Google is laying the groundwork for turning the love-hate relationship many publishers have with the company into a love-love relationship. In an event for publishers hosted at the Google offices in Chicago Tuesday, executives laid out several new initiatives aimed at extending a helping hand to publishers across multiple aspects of their businesses.

“This is not some secret disintermediation strategy,” said Phillip Schindler, SVP & chief business officer, at the outset of the event. ‎”We are all in this together … and we are all invested in seeing you succeed.”

Among the announcements was the launch of a new effort to share user data with publishers and introduce more machine learning into Google’s publisher products.

Insights Engine Project

Jonathan Bellack, director of product management, introduced a new effort called the Insights Engine Project.

Great user experiences today means mobile.

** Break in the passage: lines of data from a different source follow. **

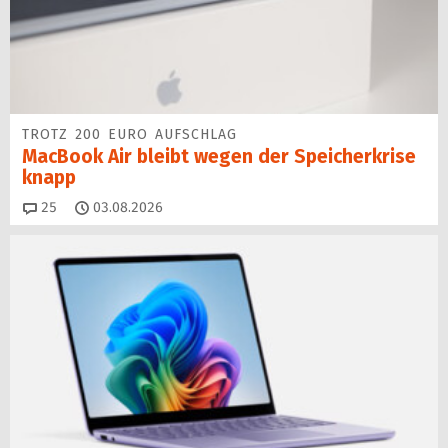
TROTZ 200 EURO AUFSCHLAG
MacBook Air bleibt wegen der Speicherkrise
knapp
Kommentare
25
03.08.2026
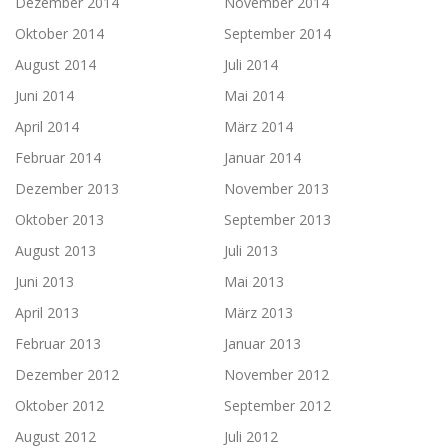
Dezember 2014
November 2014
Oktober 2014
September 2014
August 2014
Juli 2014
Juni 2014
Mai 2014
April 2014
März 2014
Februar 2014
Januar 2014
Dezember 2013
November 2013
Oktober 2013
September 2013
August 2013
Juli 2013
Juni 2013
Mai 2013
April 2013
März 2013
Februar 2013
Januar 2013
Dezember 2012
November 2012
Oktober 2012
September 2012
August 2012
Juli 2012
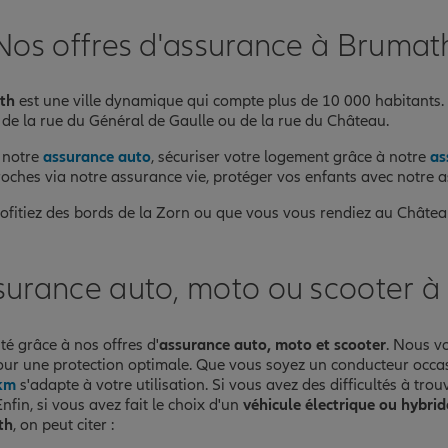
Nos offres d'assurance à Brumat
nce
th
est une ville dynamique qui compte plus de 10 000 habitants.
de la rue du Général de Gaulle ou de la rue du Château.
 notre
assurance auto
, sécuriser votre logement grâce à notre
as
 proches via notre assurance vie, protéger vos enfants avec notre
profitiez des bords de la Zorn ou que vous vous rendiez au Chât
surance auto, moto ou scooter 
té grâce à nos offres d'
assurance auto, moto et scooter
. Nous v
pour une protection optimale. Que vous soyez un conducteur occ
 km
s'adapte à votre utilisation. Si vous avez des difficultés à tr
nfin, si vous avez fait le choix d'un
véhicule électrique ou hybrid
th
, on peut citer :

And increasingly, mobile advertising means native advertising.

Jonathan Bellack, Google director of product management

The new Insights Engine Project “is not one thing,” Bellack explained, but an ongoing effort and commitment to bring machine learning into Google’s products for publishers. Google is kicking off the new initiative with seven new features:

  1. For the first time, Google is making user (aggregated and anonymized) data available to publishers with insight cards. Publishers will be able to see and create audience segments based on demographics and interests, including in-market behaviors of their readers. Audience insights can then be used in programmatic guaranteed deals made through DoubleClick Bid Manager. These efforts are currently ongoing but involve very limited tests.
  2. New insight cards in DoubleClick for Publishers are powered by machine learning to show ads insights and benchmarks relative to competitor publications .  The initial benchmarks will be for latency and viewability metrics.
  3. The ability to import DoubleClick data into BigQuery, the data warehouse product that’s part of the Google Cloud offering, is currently in beta now and will be available generally next year.
  4. Publishers will be able to import DoubleClick data into Google Data Studio to create and share visual reports. This is also currently in beta and will roll out early next year.
  5. The company has updated its forecasting engine with more machine learning capabilities to automatically detect what’s happening with ad sales growth, including seasonal expectations, and adjust forecasts automatically. A new visualization in the DoubleClick UI will show publishers past and future ad revenue estimates on a continuum.

New test to support subscriptions

Yesterday, Google announced it was ending the First Click Free program, and replacing it with Flexible Sampling. Google announced Tuesday that it is in an early testing phase of applying machine learning and audience insights to see how it can drive subscriptions for publishers.

The test uses machine learning to detect readers who are likely to be candidates for subscribing. Rather than serving a standard ad (or ads) to those users, DFP would instead serve them house subscription ads.